PK: Yes, it's been a bug-bear of mine for a long time. It was born out of drunken conversations with Bruce really. The initial idea was to do a label that also encompassed spoken-word, with a particular slant on truing to buy up readings of Samuel Beckett from the BBC that I remember from my youth. So we knocked this idea around and eventually pooh-poohed it. But then I spoke to Daniel about it and he seemed quite keen, because he knew I wanted to include more classical electronic music into it. We'd already recorded Orr a year to 18 months before. That was originally going to be 10 one minute tracks, with one minutes silence between each tracks, on a 10 inch vinyl with the other side blank. Then another record of longer pieces. But it sat in the cupboard and I'd dip back into it and listen to it and started to construct it more as an album. Although it was originally recorded four years ago the last bits of work were done almost at the last minute. I didn't want to tinker with it too much, although I did.

KE: How was it created?

PK: The two of them sat in the studio looking at each other. The problem is that Josh (Robert Hampson) is in complete awe of Bruce and Bruce finds that a difficult situation to be in. He's a very self effacing man. I had to push them, "Well just play something". So they would and I would extract that, sample it, loop it and get them to play something else to that. Josh would be twiddling around with his effects, Bruce would just sit there banging away. It was a bit like pulling teeth I suppose. But we got quite a lot done and I took it away and just played with it. I went through so many processes with it that I actually wondered if I should go back to the original tapes and listen to the, . it think it lost a lot of purity in the digital processing that I did. It would have been opening a can of worms really if I'd have done that.

KE: And it was all guitar?

PK: Yes, That's what excites me about it because it's a lot easier to give yourself restrictions than it is to give yourself a blank canvas because you know you have to work within certain confines. It was obvious that it had to be a guitar record and every sound had to be generated from the guitar, apart from the two voices which were recorded through guitar pick-ups. That was it. It was simple to record. Putting it together and trying to make sense of it was the time consuming part.

KE: What is the future of the Parallel Series?

PK: There's an album ready by Andrei Santanov, who's a student at the Royal College of Music. He's been the Queen Elizabeth Scholar at the RCM for the past two years running which means he gets a huge rant from De Beers.
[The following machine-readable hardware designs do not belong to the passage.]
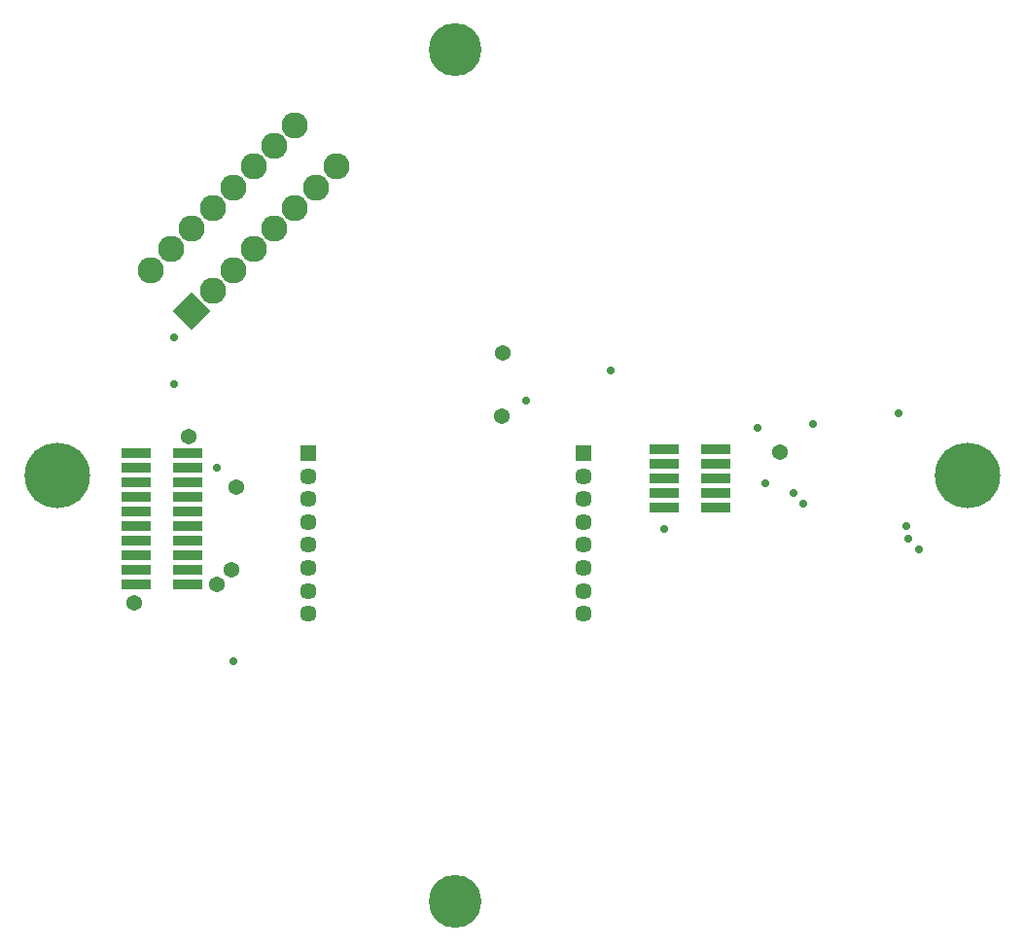
<source format=gbs>
G04*
G04 #@! TF.GenerationSoftware,Altium Limited,Altium Designer,21.4.1 (30)*
G04*
G04 Layer_Color=16711935*
%FSLAX25Y25*%
%MOIN*%
G70*
G04*
G04 #@! TF.SameCoordinates,E1CA7C7D-416C-4424-9A17-3CD1BDAA3B9A*
G04*
G04*
G04 #@! TF.FilePolarity,Negative*
G04*
G01*
G75*
%ADD18C,0.22428*%
%ADD19C,0.08963*%
%ADD20P,0.12676X4X90.0*%
%ADD21C,0.05715*%
%ADD22R,0.05715X0.05715*%
%ADD23C,0.18117*%
%ADD24C,0.02800*%
%ADD25C,0.05400*%
%ADD39R,0.10243X0.03392*%
D18*
X-156000Y0D02*
D03*
X156000D02*
D03*
D19*
X-74458Y119842D02*
D03*
X-60316Y105700D02*
D03*
X-81529Y112771D02*
D03*
X-67387Y98629D02*
D03*
X-88600Y105700D02*
D03*
X-74458Y91558D02*
D03*
X-95671Y98629D02*
D03*
X-81529Y84487D02*
D03*
X-102742Y91558D02*
D03*
X-88600Y77416D02*
D03*
X-109813Y84487D02*
D03*
X-95671Y70345D02*
D03*
X-116884Y77416D02*
D03*
X-102742Y63274D02*
D03*
X-123955Y70345D02*
D03*
D20*
X-109813Y56203D02*
D03*
D21*
X24500Y-315D02*
D03*
Y-47559D02*
D03*
Y-39685D02*
D03*
Y-8189D02*
D03*
Y-16063D02*
D03*
Y-23937D02*
D03*
Y-31811D02*
D03*
X-70000Y-39685D02*
D03*
Y-47559D02*
D03*
Y-31811D02*
D03*
Y-315D02*
D03*
Y-8189D02*
D03*
Y-16063D02*
D03*
Y-23937D02*
D03*
D22*
X24500Y7559D02*
D03*
X-70000D02*
D03*
D23*
X-19700Y-146000D02*
D03*
Y146000D02*
D03*
D24*
X96300Y-6000D02*
D03*
X86900Y-2700D02*
D03*
X99600Y-9700D02*
D03*
X-115900Y47200D02*
D03*
X-116000Y31100D02*
D03*
X-101200Y2400D02*
D03*
X52223Y-18342D02*
D03*
X102946Y17568D02*
D03*
X33700Y35900D02*
D03*
X-95500Y-63900D02*
D03*
X135200Y-17600D02*
D03*
X135900Y-21900D02*
D03*
X139272Y-25591D02*
D03*
X4900Y25500D02*
D03*
X84100Y16300D02*
D03*
X132474Y21325D02*
D03*
D25*
X91700Y7900D02*
D03*
X-101200Y-37400D02*
D03*
X-129700Y-43900D02*
D03*
X-3400Y41900D02*
D03*
X-111000Y13200D02*
D03*
X-3500Y20200D02*
D03*
X-94500Y-4000D02*
D03*
X-96300Y-32500D02*
D03*
D39*
X-111142Y-37500D02*
D03*
X-128858D02*
D03*
X-111142Y-32500D02*
D03*
X-128858D02*
D03*
X-111142Y-27500D02*
D03*
X-128858D02*
D03*
X-111142Y-22500D02*
D03*
X-128858D02*
D03*
X-111142Y-17500D02*
D03*
X-128858D02*
D03*
X-111142Y-12500D02*
D03*
X-128858D02*
D03*
X-111142Y-7500D02*
D03*
X-128858D02*
D03*
X-111142Y-2500D02*
D03*
X-128858D02*
D03*
X-111142Y2500D02*
D03*
X-128858D02*
D03*
X-111142Y7500D02*
D03*
X-128858D02*
D03*
X69858Y-11000D02*
D03*
X52142D02*
D03*
X69858Y-6000D02*
D03*
Y-1000D02*
D03*
X52142D02*
D03*
X69858Y4000D02*
D03*
X52142D02*
D03*
X69858Y9000D02*
D03*
X52142D02*
D03*
Y-6000D02*
D03*
M02*

</source>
He's absolutely extraordinary. He's recorded for Sony Classical, doing Mozart's Clarinet Concerto. He's also into extended clarinet techniques; Stockhausen, Webern, etc. He's also given me a tape various electronic pieces that he'd done. Then there's a remix of Simon Fisher Turner's Schwarma, half of it by me and half by Bruce using the twin CD player. I also want to do another album with Andrei. He's already got the Stockhausen clarinet piece, which is brilliant. But we want to get clearance to record Steve Reich's Music for 16 Clarinets or whatever it's called. It's never been recorded before. There's also a piece by Berg on it and a couple of Andrei's own pieces. So with that we'll have real pukka classical clarinet album, which from a profile point of view will be extraordinary for the Parallel Series because then we'll be competing in the big world of Classical music. This in turn will help the perception of the Classical world with everything else we do on the label. They are totally different worlds, but what I've found out is that we're all using the same technology. We're also trying to put together an evenings worth of entertainment with Andrei, myself, and possibly Bruce for some time next year. I think that's it, we've got enough to jeep us going for another four releases so far. Plus a few other ideas for public events Hopefully we'll get them all done before my ears go!